VOGLIA DI TRAVERSO Ci sono quelle moto che oggettivamente sono cafone, maleducate, quelle che guardandole diresti: “Bella eh… Forse un po' troppo tamarra”, la Indian FTR1200 è una di queste. Arrogantissima con i suoi colori sgargianti, gli scarichi che puntano come un fucile canna mozza ad altezza uomo e un sound che sarà tutto un programma, la voglia di spazzolare le rotonde di tutta Italia sale alle stelle. Ebbene, dopo averci incuriosito durante lo scorso EICMA in versione concept, la Indian ufficializza il suo arrivo nel mondo reale per l’inizio del 2019.
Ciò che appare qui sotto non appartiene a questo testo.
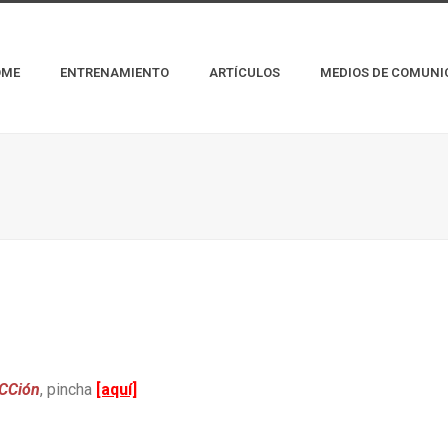
OME
ENTRENAMIENTO
ARTÍCULOS
MEDIOS DE COMUNI
aCCión
, pincha
[aquí]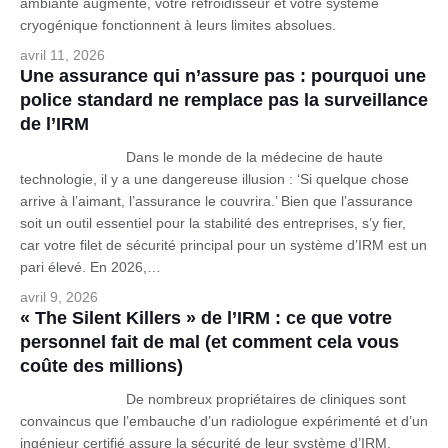
ambiante augmente, votre refroidisseur et votre système
cryogénique fonctionnent à leurs limites absolues.
avril 11, 2026
Une assurance qui n’assure pas : pourquoi une
police standard ne remplace pas la surveillance
de l’IRM
Dans le monde de la médecine de haute
technologie, il y a une dangereuse illusion : ‘Si quelque chose
arrive à l’aimant, l’assurance le couvrira.’ Bien que l’assurance
soit un outil essentiel pour la stabilité des entreprises, s’y fier,
car votre filet de sécurité principal pour un système d’IRM est un
pari élevé. En 2026,…
avril 9, 2026
« The Silent Killers » de l’IRM : ce que votre
personnel fait de mal (et comment cela vous
coûte des millions)
De nombreux propriétaires de cliniques sont
convaincus que l’embauche d’un radiologue expérimenté et d’un
ingénieur certifié assure la sécurité de leur système d’IRM.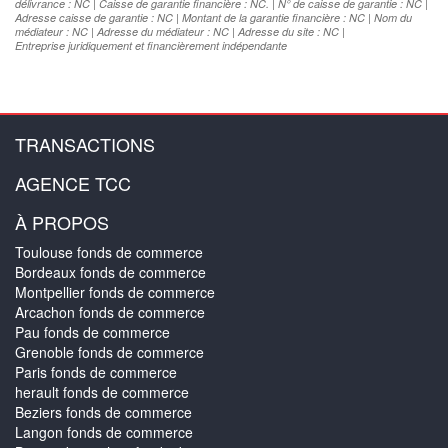
délivrance : NC | Caisse de garantie financière : NC. | N° de caisse de garantie : NC |
Adresse caisse de garantie : NC | Montant de la garantie financière : NC | Nom du
médiateur : NC | Adresse du médiateur : NC | Adresse du site : NC |
Entreprise juridiquement et financièrement indépendante
TRANSACTIONS
AGENCE TCC
À PROPOS
Toulouse fonds de commerce
Bordeaux fonds de commerce
Montpellier fonds de commerce
Arcachon fonds de commerce
Pau fonds de commerce
Grenoble fonds de commerce
Paris fonds de commerce
herault fonds de commerce
Beziers fonds de commerce
Langon fonds de commerce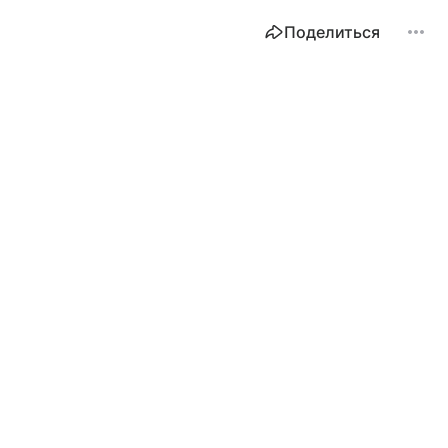
Поделиться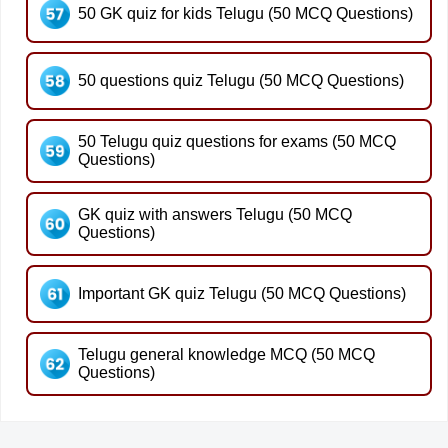
50 GK quiz for kids Telugu (50 MCQ Questions)
50 questions quiz Telugu (50 MCQ Questions)
50 Telugu quiz questions for exams (50 MCQ
Questions)
GK quiz with answers Telugu (50 MCQ
Questions)
Important GK quiz Telugu (50 MCQ Questions)
Telugu general knowledge MCQ (50 MCQ
Questions)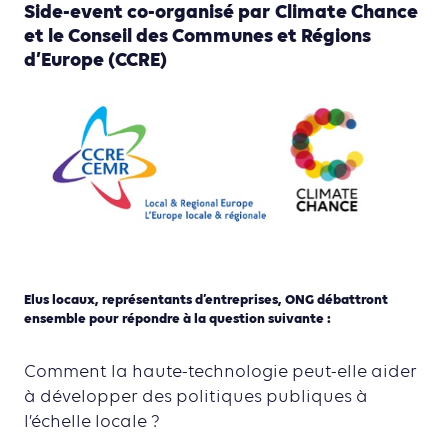
Side-event co-organisé par Climate Chance
et le Conseil des Communes et Régions
d’Europe (CCRE)
Elus locaux, représentants d’entreprises, ONG débattront
ensemble pour répondre à la question suivante :
Comment la haute-technologie peut-elle aider
à développer des politiques publiques à
l’échelle locale ?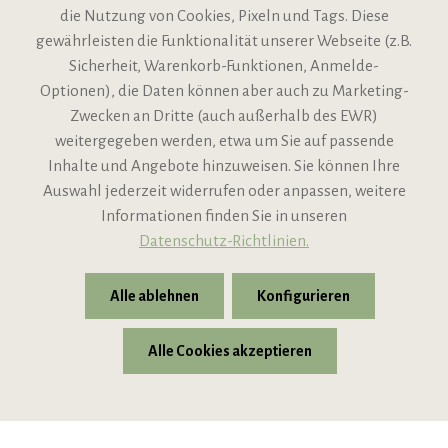
die Nutzung von Cookies, Pixeln und Tags. Diese
gewährleisten die Funktionalität unserer Webseite (z.B.
Sicherheit, Warenkorb-Funktionen, Anmelde-
VIPINO Service
Optionen), die Daten können aber auch zu Marketing-
Zwecken an Dritte (auch außerhalb des EWR)
Informationen
weitergegeben werden, etwa um Sie auf passende
Inhalte und Angebote hinzuweisen. Sie können Ihre
Support
Auswahl jederzeit widerrufen oder anpassen, weitere
Informationen finden Sie in unseren
Datenschutz-Richtlinien.
Alle ablehnen
Konfigurieren
Alle Cookies akzeptieren
* Alle Preise inkl. gesetzl. Mehrwertsteuer zzgl.
Versandkosten
© 2026 VIPINO - Wein für Freunde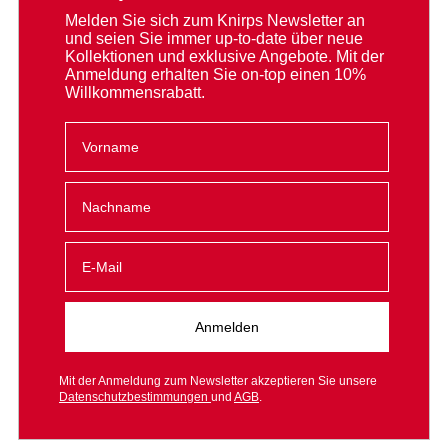
Melden Sie sich zum Knirps Newsletter an
und seien Sie immer up-to-date über neue
Kollektionen und exklusive Angebote. Mit der
Anmeldung erhalten Sie on-top einen 10%
Willkommensrabatt.
Anmelden
Mit der Anmeldung zum Newsletter akzeptieren Sie unsere
Datenschutzbestimmungen
und
AGB
.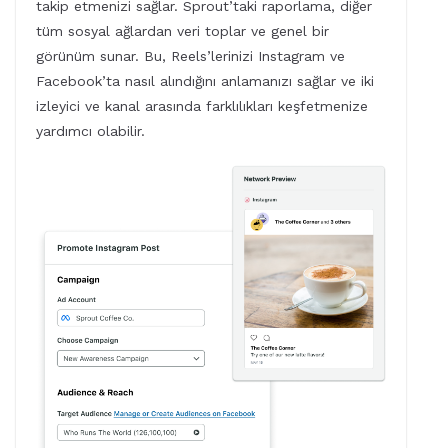
takip etmenizi sağlar. Sprout’taki raporlama, diğer
tüm sosyal ağlardan veri toplar ve genel bir
görünüm sunar. Bu, Reels’lerinizi Instagram ve
Facebook’ta nasıl alındığını anlamanızı sağlar ve iki
izleyici ve kanal arasında farklılıkları keşfetmenize
yardımcı olabilir.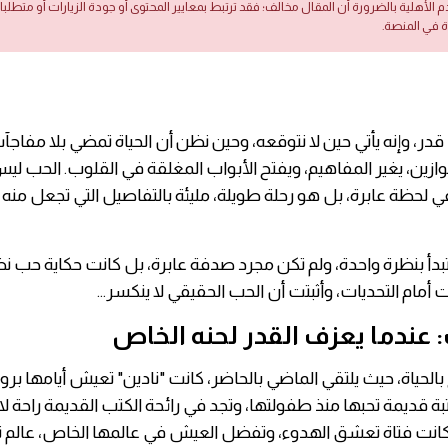
دم الأهلية بالضرورة أن المقال مخالف؛ فقد ترتبط بمعايير المحتوى أو جودة الزيارات أو متطلب
ة في المنصة.
در، وإنه يأتي حين لا نتوقعه، وحين نظن أن الحياة تمضي بلا مفاجآ
موازين، يغير المفاهيم، ويفتح الأبواب المغلقة في القلوب. الحب ل
ي لحظة عابرة، بل هو رحلة طويلة، مليئة بالتفاصيل التي تجعل منه 
دأ بنظرة واحدة، ولم تكن مجرد صدفة عابرة، بل كانت حكاية حب 
أمام التحديات، وأثبتت أن الحب الحقيقي لا ينكسر…
عندما يعزف القدر لحنه الخاص
بالحياة، حيث يلتقي الماضي بالحاضر، كانت "نادين" تعيش أيامها برو
 قديمة تحبها منذ طفولتها، وتجد في رائحة الكتب القديمة راحة لا
كانت فتاة تعشق الهدوء، وتفضل العيش في عالمها الخاص، عالم ت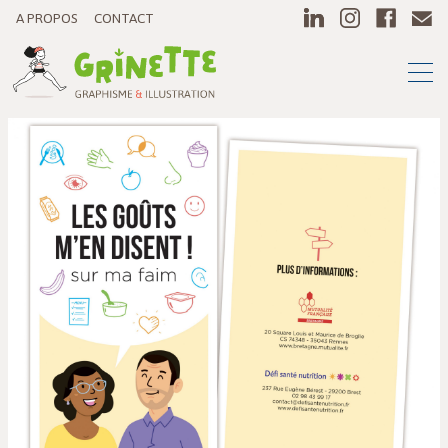
A PROPOS
CONTACT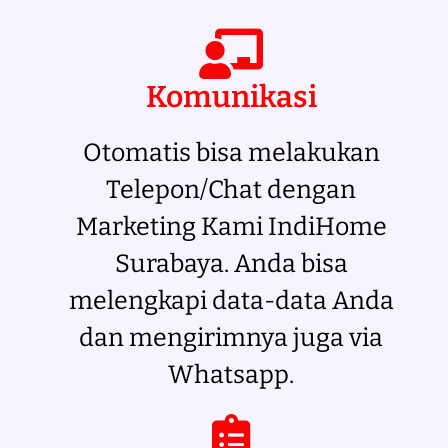
Komunikasi
Otomatis bisa melakukan
Telepon/Chat dengan
Marketing Kami IndiHome
Surabaya. Anda bisa
melengkapi data-data Anda
dan mengirimnya juga via
Whatsapp.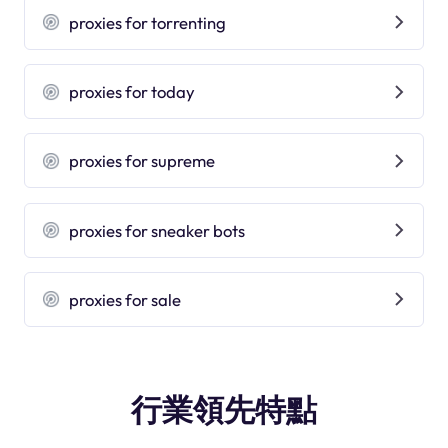
proxies for torrenting
proxies for today
proxies for supreme
proxies for sneaker bots
proxies for sale
行業領先特點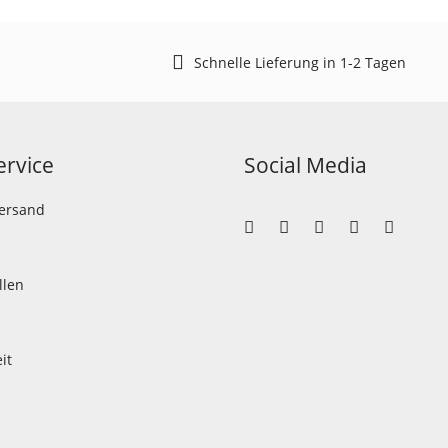
Schnelle Lieferung in 1-2 Tagen
rvice
Social Media
Versand
llen
it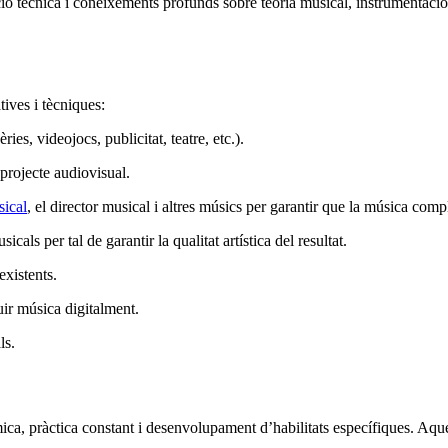
ió tècnica i coneixements profunds sobre teoria musical, instrumentaci
ives i tècniques:
es, videojocs, publicitat, teatre, etc.).
 projecte audiovisual.
ical
, el director musical i altres músics per garantir que la música compl
als per tal de garantir la qualitat artística del resultat.
existents.
uir música digitalment.
ls.
ca, pràctica constant i desenvolupament d’habilitats específiques. Aque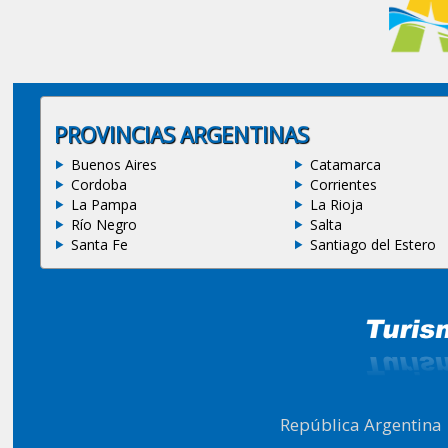
PROVINCIAS ARGENTINAS
Buenos Aires
Catamarca
Cordoba
Corrientes
La Pampa
La Rioja
Río Negro
Salta
Santa Fe
Santiago del Estero
República Argentina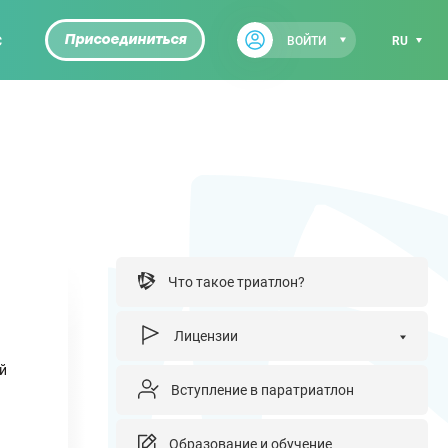
С
Присоединиться
ВОЙТИ
RU
Что такое триатлон?
Лицензии
й
Вступление в паратриатлон
Образование и обучение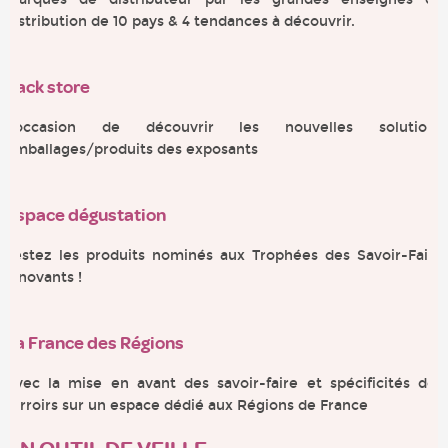
distribution de 10 pays & 4 tendances à découvrir.
Pack store
L’occasion de découvrir les nouvelles solutions
emballages/produits des exposants
Espace dégustation
Testez les produits nominés aux Trophées des Savoir-Faire
Innovants !
La France des Régions
Avec la mise en avant des savoir-faire et spécificités des
terroirs sur un espace dédié aux Régions de France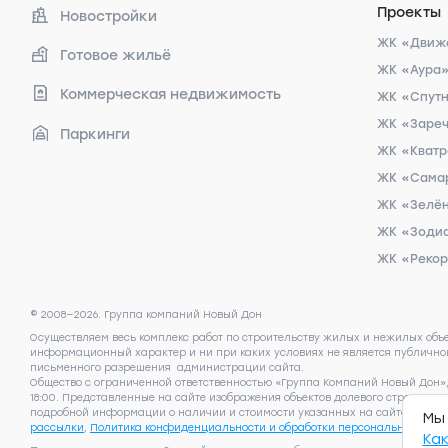
Проекты
Новостройки
ЖК «Движ
Готовое жильё
ЖК «Аура
Коммерческая недвижимость
ЖК «Спут
ЖК «Заре
Паркинги
ЖК «Кват
ЖК «Сама
ЖК «Зелён
ЖК «Зоди
ЖК «Реко
© 2008—2026. Группа компаний Новый Дон
Осуществляем весь комплекс работ по строительству жилых и нежилых объ
информационный характер и ни при каких условиях не является публичной
письменного разрешения администрации сайта.
Общество с ограниченной ответственностью «Группа Компаний Новый Дон», И
18:00. Представленные на сайте изображения объектов долевого строител
подробной информации о наличии и стоимости указанных на сайте квартир,
Мы 
рассылки
,
Политика конфиденциальности и обработки персональных дан
Как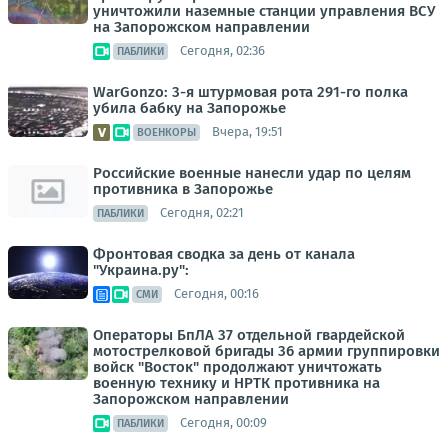
уничтожили наземные станции управления ВСУ
на Запорожском направлении
Сегодня, 02:36
ПАБЛИКИ
WarGonzo: 3-я штурмовая рота 291-го полка
убила бабку на Запорожье
Вчера, 19:51
ВОЕНКОРЫ
Российские военные нанесли удар по целям
противника в Запорожье
Сегодня, 02:21
ПАБЛИКИ
Фронтовая сводка за день от канала
"Украина.ру":
Сегодня, 00:16
СМИ
Операторы БпЛА 37 отдельной гвардейской
мотострелковой бригады 36 армии группировки
войск "Восток" продолжают уничтожать
военную технику и НРТК противника на
Запорожском направлении
Сегодня, 00:09
ПАБЛИКИ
TRA LE ONDE L’annuncio è stato dato direttamente dal CEO di Indian Steve Menneto durante l’evento Wheels and Waves della scorsa settimana: “Quando abbiamo presentato la Indian FTR1200 Custom all'EICMA, abbiamo detto che avremmo ascoltato i feedback dei motociclisti di tutto il mondo. La risposta è stata travolgente. Siamo orgogliosi ed entusiasti di annunciare che metteremo in produzione la FTR1200 "

CHIARE ORIGINI Il concept FTR1200 Custom è stato un tributo alla Indian FTR750: una moto da corsa appositamente costruita che, nelle mani della "Wrecking Crew", ha dominato il campionato Americano di Flat Track. Come ben potrete immaginare la versione definitiva si differenzierà in alcune caratteristiche che difficilmente otterrebbero l’omologazione per la circolazione su strada. Dunque origini chiare ma caratteristiche più stradali. Rich Christoph, Senior Designer Indian, ci spiega quale sarà l’intento della nuova FTR1200: “Volevamo essere sicuri che la FTR1200 non fosse semplicemente un rigurgito della Custom, ma qualcosa di unico," street ", benché ispirato alla flat track. Siamo entusiasti del carattere di questa moto “.

POCHE INDICAZIONI I due responsabili della casa americana non si sono sbottonati troppo riguardo ai dettagli della versione definitiva della FTR1200, anche se qualcosa si può facilmente dedurre. Partendo dal motore che verosimilmente sarà il V-twin 1.133cc raffreddato ad acqua della Scout, che produce 100 cavalli e 97 Nm di coppia. A differenza della Scout, la FTR avrà una forcella rovesciata ad alte prestazioni sul davanti e un mono posteriore regolabile, entrambi ottimizzati per l'uso stradale. Le ruote manterranno specifiche da Flat Track: ruota posteriore da 18 pollici e anteriore da 19 pollici, magari con un impianto frenante a doppio disco sull’anteriore.

TIRIAMO LE SOMME La FTR 1200 non sarà la prima moto inspirata al flat track proveniente dagli Stati Uniti, Harley ci provò circa 10 anni fa con la XR1200 ma non fu amore a prima vista con il mercato italiano. A mio modo di vedere i tempi non erano maturi, le scrambler nel 2008 erano ancora un fenomeno di nicchia rispetto all’enorme interesse dei giorni nostri. La chiave di lettura sarà il prezzo, non sempre un punto a favore di Indian; se quest’ultimo sarà concorrenziale allora la FTR avrà tutte le carte in regola per sfondare. Io non vedo l’ora di provarla.